Earthquake, Statue of Liberty lightning strike, and the solar eclipse. So…is the world ending?

If I’m on vacation, in the ocean, salty breeze in my frizzy hair, then yes, sure. I like the bobbly feeling of being in the middle of a soft wave.

But, when I’m sitting on a sofa in the middle of my living room, holding my 6-month-old niece, and the house starts moving from under us? No thank you.

Like most East Coasters, I felt like Friday’s 4.8 magnitude earthquake came out of nowhere. In addition to better food and the real change of seasons, keeping our feet firmly planted on the ground is one of the reasons we prefer life here over the sunshine and seismic activity of the West Coast. We don’t do rattly, paintings-fall-off-the-wall earthquakes in Jersey.

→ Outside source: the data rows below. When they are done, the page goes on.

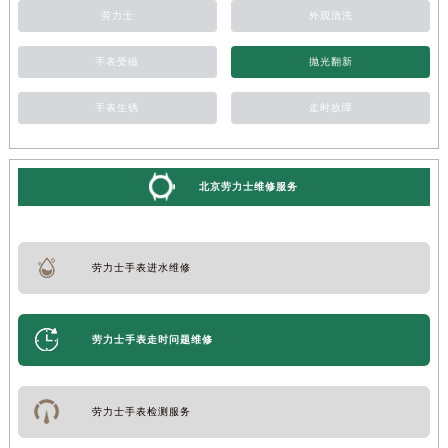
劳力士
外观清洗
手表受磁
抛光翻新
手表生锈
走时故障
北京劳力士维修服务
劳力士手表进水维修
劳力士手表走时问题维修
劳力士手表检测服务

Now that this out-of-the-ordinary thing has happened, we are totally consumed by it. I sent and received more texts than I want to admit trading war stories about the 20-second rumble. I Googled, so that I felt confident enough in my earthquake expertise to hold conversations about it with friends and family. It’s what we talked about over dinner.

And then social media pointed out to me – as it so often does – that this wild occurrence is not alone. Here’s a major-weird-stuff timeline for you:

Wednesday, April 3 – the Statue of Liberty is struck by lightning, and caught on camera in stunning photos by Dan Martland that make Lady Liberty look like a pop star in the middle of a pyrotechnically enhanced show.

Friday, April 5 – The baby and I, and about 42 million other people, are literally couch surfing during the quake.

Monday, April 8 – Get your glasses out, kids. It’s solar eclipse time.

Naturally, the internet now thinks the world is ending.

I’ll admit I enjoyed scrolling through all the memes, witty comments, and nasty spats on social media about the confluence of these events. I particularly liked the posters who predicted it was all “some next level Ghostbusters marketing strategy,” or that the aliens are coming for us next week.

They got me thinking about why, when faced with strange (and thankfully in these cases not actually destructive) happenings, we immediately go to the end of the world scenarios. We all get the joke of the guy who posted the Godzilla meme – after all of this, what’s next?!

I texted Brandon Valeriano, a Seton Hall professor and all-around smart guy with a sense of humor to ask his thoughts. He pointed out to me that the three events I mentioned weren’t really as out-of-nowhere as they seem.

The Statue of Liberty, AccuWeather reports, is actually struck by lightning several times a year.

Moderate earthquakes here are rare, but they do happen. We get small ones way more often than you probably realize. (We’ve had 28 quakes in New Jersey in the past 17 years.) And, another stronger, 5.9 magnitude earthquake that hit Virginia in 2011 rattled us in New Jersey and New York, too.

And solar eclipses don’t happen all the time, but they are a normal part of the planetary rotation and are completely predictable.

So why does X-formerly-Twitter say we’re in for it?

Professor Valeriano told me we use humor and conspiracy theories to make sense of the world.

“Humans try to look for patterns to organize … (the) world, and sometimes something that you see as a pattern, or a streak, is really just something that’s happening naturally.

“The world is vast and full of complexity,” Valeriano texted me. “A lot of conspiracies are just ways to establish order.”

So, he doesn’t think we need to prepare to be beamed up. That’s good.

But hey, I’ll still wear my pajamas inside out and hope for a May Day snow day if you guys want to. (And actually, it did snow in May in New Jersey in 2020. But 2020 was way too out of the ordinary to count.)